* TASK TO CARRY OUT *
Each line in the entries below that holds the string "stone" must be copied.

* AVAILABLE RECORDS *
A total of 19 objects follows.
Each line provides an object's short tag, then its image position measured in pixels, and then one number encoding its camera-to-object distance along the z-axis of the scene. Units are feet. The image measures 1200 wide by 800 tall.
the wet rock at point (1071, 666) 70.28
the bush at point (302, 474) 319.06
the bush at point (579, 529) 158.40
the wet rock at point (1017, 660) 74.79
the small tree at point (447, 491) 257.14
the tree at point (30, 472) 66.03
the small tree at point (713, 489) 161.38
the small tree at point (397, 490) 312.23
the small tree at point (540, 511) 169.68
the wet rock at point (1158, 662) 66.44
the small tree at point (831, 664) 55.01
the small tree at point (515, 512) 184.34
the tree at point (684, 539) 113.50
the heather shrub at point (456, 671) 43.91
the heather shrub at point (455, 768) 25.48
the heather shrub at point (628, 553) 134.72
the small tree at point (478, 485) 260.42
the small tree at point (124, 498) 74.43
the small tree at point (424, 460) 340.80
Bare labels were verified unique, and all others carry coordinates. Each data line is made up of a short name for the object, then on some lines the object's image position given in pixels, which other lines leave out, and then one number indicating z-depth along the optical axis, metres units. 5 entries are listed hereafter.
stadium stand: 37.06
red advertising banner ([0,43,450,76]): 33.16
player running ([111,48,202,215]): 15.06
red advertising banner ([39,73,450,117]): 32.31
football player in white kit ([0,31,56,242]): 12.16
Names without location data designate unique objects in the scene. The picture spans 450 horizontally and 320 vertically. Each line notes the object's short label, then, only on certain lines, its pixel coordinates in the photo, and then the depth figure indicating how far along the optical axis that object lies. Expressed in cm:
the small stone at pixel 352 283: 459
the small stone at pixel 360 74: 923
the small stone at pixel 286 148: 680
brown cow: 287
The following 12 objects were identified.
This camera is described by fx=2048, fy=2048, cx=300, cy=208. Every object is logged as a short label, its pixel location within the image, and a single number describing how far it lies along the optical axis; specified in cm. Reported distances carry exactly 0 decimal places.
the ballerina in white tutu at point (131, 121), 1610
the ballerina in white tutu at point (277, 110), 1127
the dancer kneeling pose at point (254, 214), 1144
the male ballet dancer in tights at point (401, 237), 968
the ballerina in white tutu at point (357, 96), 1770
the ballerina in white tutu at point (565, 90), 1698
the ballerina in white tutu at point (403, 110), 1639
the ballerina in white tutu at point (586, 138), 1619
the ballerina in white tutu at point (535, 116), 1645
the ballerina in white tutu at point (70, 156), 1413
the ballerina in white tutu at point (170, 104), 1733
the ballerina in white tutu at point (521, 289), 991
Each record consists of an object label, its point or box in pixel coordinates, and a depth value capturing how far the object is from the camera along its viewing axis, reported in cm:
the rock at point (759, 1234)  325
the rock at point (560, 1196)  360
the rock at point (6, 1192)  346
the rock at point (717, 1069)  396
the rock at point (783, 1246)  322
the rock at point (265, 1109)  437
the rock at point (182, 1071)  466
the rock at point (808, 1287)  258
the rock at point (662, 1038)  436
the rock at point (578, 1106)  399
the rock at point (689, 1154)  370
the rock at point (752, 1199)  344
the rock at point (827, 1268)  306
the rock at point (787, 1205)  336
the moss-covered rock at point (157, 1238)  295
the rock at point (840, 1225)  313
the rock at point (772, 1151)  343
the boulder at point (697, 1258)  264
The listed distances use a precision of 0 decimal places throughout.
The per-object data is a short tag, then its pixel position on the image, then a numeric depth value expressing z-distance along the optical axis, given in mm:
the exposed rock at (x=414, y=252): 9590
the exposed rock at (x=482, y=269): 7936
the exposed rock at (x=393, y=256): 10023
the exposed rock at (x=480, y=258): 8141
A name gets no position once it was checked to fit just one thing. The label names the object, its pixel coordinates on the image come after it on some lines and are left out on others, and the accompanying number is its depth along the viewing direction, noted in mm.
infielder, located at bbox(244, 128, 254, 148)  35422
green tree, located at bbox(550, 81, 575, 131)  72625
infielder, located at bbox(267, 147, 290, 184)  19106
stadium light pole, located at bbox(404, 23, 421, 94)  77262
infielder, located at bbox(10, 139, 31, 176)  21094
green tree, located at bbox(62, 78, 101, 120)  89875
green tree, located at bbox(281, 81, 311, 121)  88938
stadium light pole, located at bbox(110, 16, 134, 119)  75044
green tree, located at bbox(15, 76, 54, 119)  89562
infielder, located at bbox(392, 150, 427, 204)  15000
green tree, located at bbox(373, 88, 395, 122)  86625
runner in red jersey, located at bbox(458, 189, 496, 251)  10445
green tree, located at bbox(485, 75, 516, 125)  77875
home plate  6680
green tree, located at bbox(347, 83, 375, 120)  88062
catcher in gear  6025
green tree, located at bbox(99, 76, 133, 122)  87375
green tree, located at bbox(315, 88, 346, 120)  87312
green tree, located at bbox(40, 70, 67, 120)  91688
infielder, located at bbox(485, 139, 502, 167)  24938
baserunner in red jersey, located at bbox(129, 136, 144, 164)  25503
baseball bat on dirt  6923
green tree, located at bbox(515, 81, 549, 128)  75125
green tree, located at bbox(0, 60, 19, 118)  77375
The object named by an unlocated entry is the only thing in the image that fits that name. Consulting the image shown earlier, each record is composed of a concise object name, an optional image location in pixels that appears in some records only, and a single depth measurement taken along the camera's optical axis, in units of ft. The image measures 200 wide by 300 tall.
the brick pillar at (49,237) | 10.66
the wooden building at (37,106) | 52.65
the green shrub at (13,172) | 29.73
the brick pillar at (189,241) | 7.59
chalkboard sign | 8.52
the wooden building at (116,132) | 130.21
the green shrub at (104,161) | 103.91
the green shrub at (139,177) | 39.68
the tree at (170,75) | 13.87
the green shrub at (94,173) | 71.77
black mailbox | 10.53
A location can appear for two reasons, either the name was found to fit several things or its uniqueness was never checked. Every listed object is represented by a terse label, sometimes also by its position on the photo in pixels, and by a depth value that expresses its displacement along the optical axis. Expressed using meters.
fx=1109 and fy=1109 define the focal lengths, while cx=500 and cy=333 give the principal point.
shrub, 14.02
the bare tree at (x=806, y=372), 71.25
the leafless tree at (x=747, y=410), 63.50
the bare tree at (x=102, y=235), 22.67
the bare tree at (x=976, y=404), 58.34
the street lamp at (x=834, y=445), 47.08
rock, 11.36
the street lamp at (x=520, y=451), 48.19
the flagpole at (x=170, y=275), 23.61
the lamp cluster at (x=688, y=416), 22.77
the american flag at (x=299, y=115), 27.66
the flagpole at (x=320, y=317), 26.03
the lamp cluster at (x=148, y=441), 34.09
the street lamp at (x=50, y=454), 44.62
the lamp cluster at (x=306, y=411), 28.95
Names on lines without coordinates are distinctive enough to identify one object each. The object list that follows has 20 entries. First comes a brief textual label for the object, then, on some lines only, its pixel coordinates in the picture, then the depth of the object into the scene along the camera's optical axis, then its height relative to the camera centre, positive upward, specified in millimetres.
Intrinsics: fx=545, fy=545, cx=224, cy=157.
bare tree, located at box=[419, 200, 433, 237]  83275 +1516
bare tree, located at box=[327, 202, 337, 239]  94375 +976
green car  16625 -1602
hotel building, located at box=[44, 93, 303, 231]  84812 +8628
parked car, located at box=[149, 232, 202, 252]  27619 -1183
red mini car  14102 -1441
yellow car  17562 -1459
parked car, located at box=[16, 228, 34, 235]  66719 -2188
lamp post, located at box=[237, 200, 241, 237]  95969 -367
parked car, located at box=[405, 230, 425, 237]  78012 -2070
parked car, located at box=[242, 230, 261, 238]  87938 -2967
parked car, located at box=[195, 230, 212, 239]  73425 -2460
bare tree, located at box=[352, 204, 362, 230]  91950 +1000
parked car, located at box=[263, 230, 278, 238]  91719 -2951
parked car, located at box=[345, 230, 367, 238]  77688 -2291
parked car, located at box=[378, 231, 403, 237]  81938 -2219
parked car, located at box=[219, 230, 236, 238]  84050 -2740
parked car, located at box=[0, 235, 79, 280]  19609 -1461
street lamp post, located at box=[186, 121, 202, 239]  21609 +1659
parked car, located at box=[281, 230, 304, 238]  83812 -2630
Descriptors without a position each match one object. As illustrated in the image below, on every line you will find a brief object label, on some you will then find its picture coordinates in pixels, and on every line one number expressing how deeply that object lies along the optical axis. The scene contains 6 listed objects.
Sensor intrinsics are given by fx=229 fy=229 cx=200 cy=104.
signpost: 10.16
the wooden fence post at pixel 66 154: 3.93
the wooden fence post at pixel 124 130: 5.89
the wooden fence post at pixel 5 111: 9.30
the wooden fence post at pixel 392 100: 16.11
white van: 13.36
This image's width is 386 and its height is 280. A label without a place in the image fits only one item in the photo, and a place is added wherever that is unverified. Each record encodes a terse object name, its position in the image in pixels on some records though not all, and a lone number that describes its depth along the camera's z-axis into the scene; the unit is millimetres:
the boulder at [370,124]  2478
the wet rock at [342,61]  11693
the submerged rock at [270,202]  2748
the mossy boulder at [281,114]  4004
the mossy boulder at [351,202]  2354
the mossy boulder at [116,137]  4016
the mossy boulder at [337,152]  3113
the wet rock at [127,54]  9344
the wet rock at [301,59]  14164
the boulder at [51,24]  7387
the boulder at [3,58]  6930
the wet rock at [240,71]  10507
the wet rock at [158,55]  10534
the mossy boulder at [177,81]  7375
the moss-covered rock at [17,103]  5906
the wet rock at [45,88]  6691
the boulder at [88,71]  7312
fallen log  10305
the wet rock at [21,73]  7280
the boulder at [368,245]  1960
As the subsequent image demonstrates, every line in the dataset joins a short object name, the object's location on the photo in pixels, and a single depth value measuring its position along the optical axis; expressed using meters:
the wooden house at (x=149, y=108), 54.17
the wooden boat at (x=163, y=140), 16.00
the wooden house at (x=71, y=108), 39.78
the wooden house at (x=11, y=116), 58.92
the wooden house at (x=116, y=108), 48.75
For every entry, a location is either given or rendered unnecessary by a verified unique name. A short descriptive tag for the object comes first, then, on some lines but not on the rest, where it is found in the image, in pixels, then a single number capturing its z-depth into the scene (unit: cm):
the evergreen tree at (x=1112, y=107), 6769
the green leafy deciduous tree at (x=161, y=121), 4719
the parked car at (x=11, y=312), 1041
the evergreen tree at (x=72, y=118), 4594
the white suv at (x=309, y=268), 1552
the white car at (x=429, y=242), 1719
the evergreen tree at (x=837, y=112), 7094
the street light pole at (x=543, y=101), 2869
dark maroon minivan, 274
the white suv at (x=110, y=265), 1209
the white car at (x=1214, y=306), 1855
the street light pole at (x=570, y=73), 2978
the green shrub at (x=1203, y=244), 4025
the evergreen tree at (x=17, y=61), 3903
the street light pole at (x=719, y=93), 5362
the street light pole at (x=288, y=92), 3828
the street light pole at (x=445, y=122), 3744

* YOUR SOLUTION *
the small stone at pixel 352 283: 459
the small stone at pixel 360 74: 923
the small stone at pixel 286 148: 680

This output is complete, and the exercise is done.